Yükleniyor...
Başlıkta da yazdığım gibi keşke uluslararası alanda ödül alanlar Türk milliyetçileri olsa da derin bir oh çekip sonuna kadar övünerek dünyaya karşı da arkamıza yaslanarak onurlansak. Her ödül ardından gerginlik getirir oldu, Haluk Bilginer’in de aldığı ödül sonrası olan bu oldu. “Acaba Türk karşıtı mı?” sorusu akla geldi. Haluk Bilginer’in Atatürk hakkında yaptığı açıklamalar gündeme geldi, Fetö bağlantılı olduğu iddia edildi. Bir yabancının Türk’e düşman olmasından ziyade bir Türk’ün Türk değerlerinin karşısında olması daha büyük bir sorundur daha büyük bir düşmandır Türk milliyetçileri için.
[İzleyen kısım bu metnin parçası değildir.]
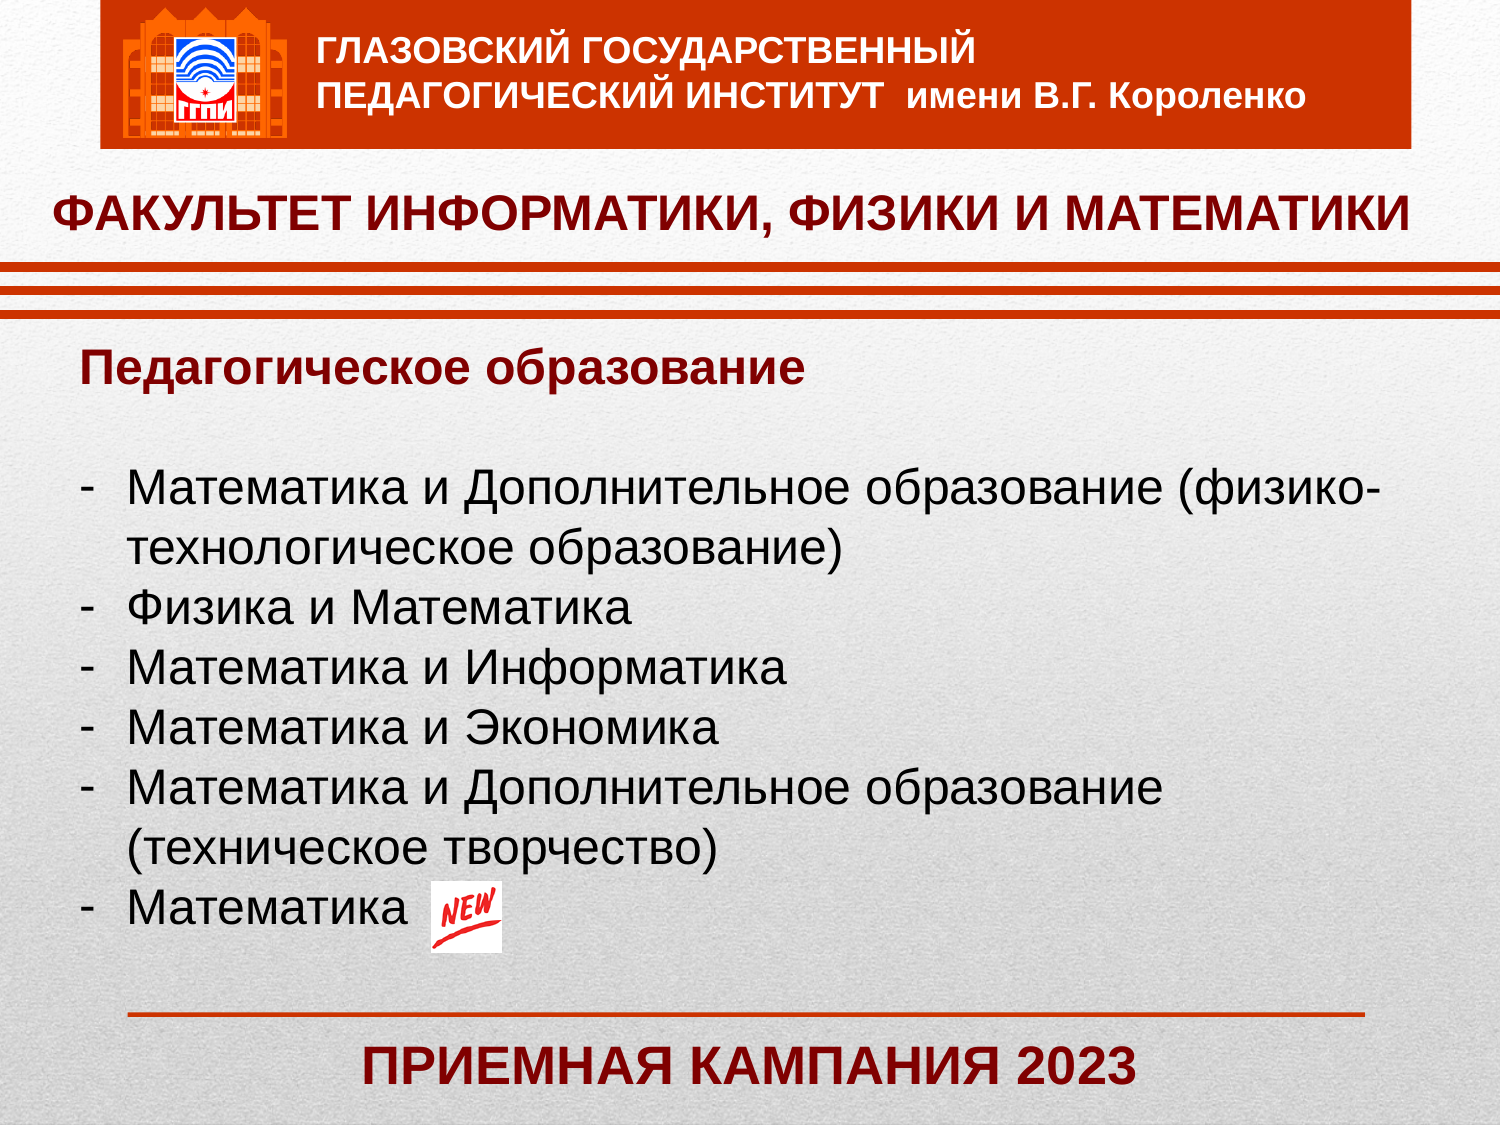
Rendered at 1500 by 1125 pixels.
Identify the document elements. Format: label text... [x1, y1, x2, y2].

picture [123, 6, 287, 138]
text_box [98, 0, 1413, 151]
text_box ФАКУЛЬТЕТ ИНФОРМАТИКИ, ФИЗИКИ И МАТЕМАТИКИ [0, 172, 1441, 266]
text_box ФАКУЛЬТЕТ ИНФОРМАТИКИ, ФИЗИКИ И МАТЕМАТИКИ [0, 301, 1441, 308]
picture [430, 880, 503, 954]
text_box ПРИЕМНАЯ КАМПАНИЯ 2023 [242, 1063, 1258, 1103]
text_box Педагогическое образование Математика и Дополнительное образование (физико-технологическое образование) Физика и Математика Математика и Информатика Математика и Экономика Математика и Дополнительное образование (техническое творчество) Математика [64, 327, 1424, 1063]
text_box ГЛАЗОВСКИЙ ГОСУДАРСТВЕННЫЙ ПЕДАГОГИЧЕСКИЙ ИНСТИТУТ имени В.Г. Короленко [301, 19, 1388, 124]
text_box ФАКУЛЬТЕТ ИНФОРМАТИКИ, ФИЗИКИ И МАТЕМАТИКИ [0, 277, 1441, 289]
Ödülü alanın Türk olmasına ve konuşmasında “Ödülün Türkiye’ye gitmesine seviniyorum” demesine sevindik ama ödülü alanın Türk milliyetçisi olmamasına üzüldük. Atatürk karşıtı açıklamalarına ise üzülmekten ziyade sinirlendik. Ödül almanın bedeli bu mu? Türk’e karşı olmak mı, Türkün karşısında olanlarla bir arada olmak mı? Çevremden duyduğum “Neyse ki Aziz Sancar var”, uluslararası alanda ödül alıp da rahatladığımız tek isim. Umarım gelecekte ödül alan insanlar Türk milliyetçileri olur da sonunda rahat rahat uluslararası bilinirliğimizdeki kötü algıyı yıkmak için elimizde bir kaç koz olur.